Uso terapeutico della Cannabis

Il caso paradossale di Fabrizio Pellegrini

 

La mattina del, 18 maggio, si svolgeranno a Chieti 2 processi per lo stesso reato a carico di uno di noi, Fabrizio Pellegrini, accusato di aver coltivato poche piantine di cannabis sul suo balcone a fini di spaccio.

La storia di Fabrizio, 41 anni, musicista e pittore, parte una dozzina di anni fa. Fabrizio, scopre gli effetto benefici di questa pianta che gli permettono di alleviare i sintomi della fibromialgia che da un po'di tempo gli rende difficile svolgere le sue attività artistico-lavorative. Ma scoperta la cura sono iniziati problemi di altra natura. Come per molti altri malati il primo interrogativo di Fabrizio fu: come accedere alla medicina? In quel periodo le possibili risposte a questa domanda erano soltanto due: o rivolgersi al mercato nero o autocoltivarsi la propria medicina.

* _Estratti dei dati_:
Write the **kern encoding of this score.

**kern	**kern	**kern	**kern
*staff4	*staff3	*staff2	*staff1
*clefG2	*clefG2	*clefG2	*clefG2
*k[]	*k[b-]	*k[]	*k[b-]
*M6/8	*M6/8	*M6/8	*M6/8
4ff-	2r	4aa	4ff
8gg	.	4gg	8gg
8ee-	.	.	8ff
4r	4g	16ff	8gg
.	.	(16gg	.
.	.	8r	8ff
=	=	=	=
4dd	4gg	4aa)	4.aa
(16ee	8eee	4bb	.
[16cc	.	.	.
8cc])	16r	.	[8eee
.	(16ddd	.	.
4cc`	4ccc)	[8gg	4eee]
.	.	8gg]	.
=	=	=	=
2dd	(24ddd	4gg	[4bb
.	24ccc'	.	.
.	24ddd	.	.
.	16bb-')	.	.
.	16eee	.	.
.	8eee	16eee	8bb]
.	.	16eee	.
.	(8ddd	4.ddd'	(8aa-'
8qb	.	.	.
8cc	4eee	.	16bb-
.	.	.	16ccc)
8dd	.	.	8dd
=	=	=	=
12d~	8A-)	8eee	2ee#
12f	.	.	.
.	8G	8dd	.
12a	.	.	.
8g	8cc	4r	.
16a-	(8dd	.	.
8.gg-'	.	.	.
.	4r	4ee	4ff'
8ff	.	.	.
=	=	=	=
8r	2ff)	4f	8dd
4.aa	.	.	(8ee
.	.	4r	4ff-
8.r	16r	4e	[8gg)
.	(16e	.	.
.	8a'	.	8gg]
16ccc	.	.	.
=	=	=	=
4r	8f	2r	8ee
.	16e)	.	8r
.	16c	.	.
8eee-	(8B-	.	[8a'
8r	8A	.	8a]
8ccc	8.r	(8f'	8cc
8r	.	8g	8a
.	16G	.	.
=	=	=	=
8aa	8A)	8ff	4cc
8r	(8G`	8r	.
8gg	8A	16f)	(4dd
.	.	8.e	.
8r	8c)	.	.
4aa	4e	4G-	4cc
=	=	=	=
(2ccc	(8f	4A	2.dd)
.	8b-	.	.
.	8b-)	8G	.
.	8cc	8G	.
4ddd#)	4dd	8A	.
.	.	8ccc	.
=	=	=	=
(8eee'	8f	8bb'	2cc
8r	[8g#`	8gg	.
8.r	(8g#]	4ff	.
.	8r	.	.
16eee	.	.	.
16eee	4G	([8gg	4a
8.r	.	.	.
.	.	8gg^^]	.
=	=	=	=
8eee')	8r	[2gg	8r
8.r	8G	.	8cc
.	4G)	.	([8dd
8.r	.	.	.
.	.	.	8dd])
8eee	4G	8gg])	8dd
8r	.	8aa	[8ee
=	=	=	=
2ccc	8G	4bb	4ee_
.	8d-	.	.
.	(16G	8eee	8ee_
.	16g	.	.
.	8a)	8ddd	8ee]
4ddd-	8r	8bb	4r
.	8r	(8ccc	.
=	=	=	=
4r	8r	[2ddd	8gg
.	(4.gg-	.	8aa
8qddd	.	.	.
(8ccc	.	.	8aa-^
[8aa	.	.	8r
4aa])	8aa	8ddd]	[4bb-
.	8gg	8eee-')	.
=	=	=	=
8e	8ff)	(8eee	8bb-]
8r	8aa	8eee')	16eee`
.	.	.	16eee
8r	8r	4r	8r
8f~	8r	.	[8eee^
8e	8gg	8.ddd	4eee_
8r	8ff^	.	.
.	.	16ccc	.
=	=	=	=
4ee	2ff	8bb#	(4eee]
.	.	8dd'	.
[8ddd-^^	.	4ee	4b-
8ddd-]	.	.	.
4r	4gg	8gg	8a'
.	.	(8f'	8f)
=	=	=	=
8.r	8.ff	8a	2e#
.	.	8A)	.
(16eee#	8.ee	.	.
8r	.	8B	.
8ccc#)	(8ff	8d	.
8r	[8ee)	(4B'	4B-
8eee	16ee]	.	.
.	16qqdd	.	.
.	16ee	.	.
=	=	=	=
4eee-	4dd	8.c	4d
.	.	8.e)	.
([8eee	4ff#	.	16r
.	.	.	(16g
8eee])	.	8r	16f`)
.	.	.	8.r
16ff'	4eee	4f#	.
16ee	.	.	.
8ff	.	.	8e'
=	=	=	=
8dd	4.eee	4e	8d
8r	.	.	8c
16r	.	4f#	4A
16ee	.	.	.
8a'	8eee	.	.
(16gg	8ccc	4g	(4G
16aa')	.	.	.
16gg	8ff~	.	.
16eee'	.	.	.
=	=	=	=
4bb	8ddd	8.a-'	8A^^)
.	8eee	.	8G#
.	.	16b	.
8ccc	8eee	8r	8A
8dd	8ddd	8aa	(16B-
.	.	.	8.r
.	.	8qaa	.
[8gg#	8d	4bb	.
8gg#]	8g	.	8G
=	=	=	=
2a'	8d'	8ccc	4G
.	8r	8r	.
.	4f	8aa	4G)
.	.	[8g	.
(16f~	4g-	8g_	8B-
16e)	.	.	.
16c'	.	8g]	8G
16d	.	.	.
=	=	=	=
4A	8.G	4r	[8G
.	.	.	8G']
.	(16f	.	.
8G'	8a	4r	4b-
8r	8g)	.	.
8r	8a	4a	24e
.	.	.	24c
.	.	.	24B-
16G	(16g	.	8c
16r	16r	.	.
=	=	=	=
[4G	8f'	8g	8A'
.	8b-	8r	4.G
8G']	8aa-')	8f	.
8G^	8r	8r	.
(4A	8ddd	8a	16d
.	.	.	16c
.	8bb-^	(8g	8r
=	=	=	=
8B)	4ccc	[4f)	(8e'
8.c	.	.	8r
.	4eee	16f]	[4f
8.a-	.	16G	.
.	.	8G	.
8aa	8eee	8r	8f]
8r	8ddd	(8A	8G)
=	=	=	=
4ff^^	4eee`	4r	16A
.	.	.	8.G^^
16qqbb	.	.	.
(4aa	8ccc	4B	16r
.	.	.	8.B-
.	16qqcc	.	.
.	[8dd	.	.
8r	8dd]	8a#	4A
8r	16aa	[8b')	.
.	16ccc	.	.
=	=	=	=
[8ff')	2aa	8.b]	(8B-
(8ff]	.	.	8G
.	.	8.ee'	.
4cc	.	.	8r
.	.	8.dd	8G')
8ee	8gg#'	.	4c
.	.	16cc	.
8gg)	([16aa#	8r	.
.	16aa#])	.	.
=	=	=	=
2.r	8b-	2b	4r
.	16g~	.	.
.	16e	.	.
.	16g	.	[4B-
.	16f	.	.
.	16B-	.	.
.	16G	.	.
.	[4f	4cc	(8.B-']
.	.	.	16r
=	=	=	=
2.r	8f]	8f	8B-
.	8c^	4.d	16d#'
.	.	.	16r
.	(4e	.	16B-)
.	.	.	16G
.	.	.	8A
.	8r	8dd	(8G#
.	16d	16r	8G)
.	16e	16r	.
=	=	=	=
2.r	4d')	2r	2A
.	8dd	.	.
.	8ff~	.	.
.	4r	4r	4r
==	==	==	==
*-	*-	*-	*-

* _Dettagli del problema_: Riprendi il testo sul caso di Fabrizio Pellegrini e proseguilo a partire dall'ultima frase riportata.

* _Problema risolto_:
Fabrizio, come molti altri sceglie la seconda strada. Non vuole finanziare la criminalità organizzata, non vuole correre il rischio di sostanze adulterate di bassa qualità e non ha comunque la possibilità economica di sostenere i costi del mercato illegale. Decide che l'unica soluzione praticabile in assenza di alternative, e in teoria la più semplice e auspicata dalla maggior parte dei malati a livello mondiale, sia quella di coltivarsi la sua medicina.

Nel frattempo Fabrizio conosce il nascente pic, altre persone che come lui rivendicano il diritto a curarsi con questa pianta e partecipa fin dai primi momenti alla vita del gruppo. Quando, dopo si apre la possibilità di utilizzare la cannabis medicinale prodotta in Olanda e importata attraverso le farmacie della Asl, Fabrizio riesce ad ottenere la richiesta ed una prima fornitura, ma i problemi economici e la negazione della sua Asl di farsi carico dei costi non gli permettono di proseguire la cura. Rimane sempre la soluzione precedente e Fabrizio a primavera rimette i vasetti sul balcone. Ma quasi ogni anno riceveva una visita delle FF.OO. e l'ultima casualmente proprio il giorno del suo 40esimo compleanno.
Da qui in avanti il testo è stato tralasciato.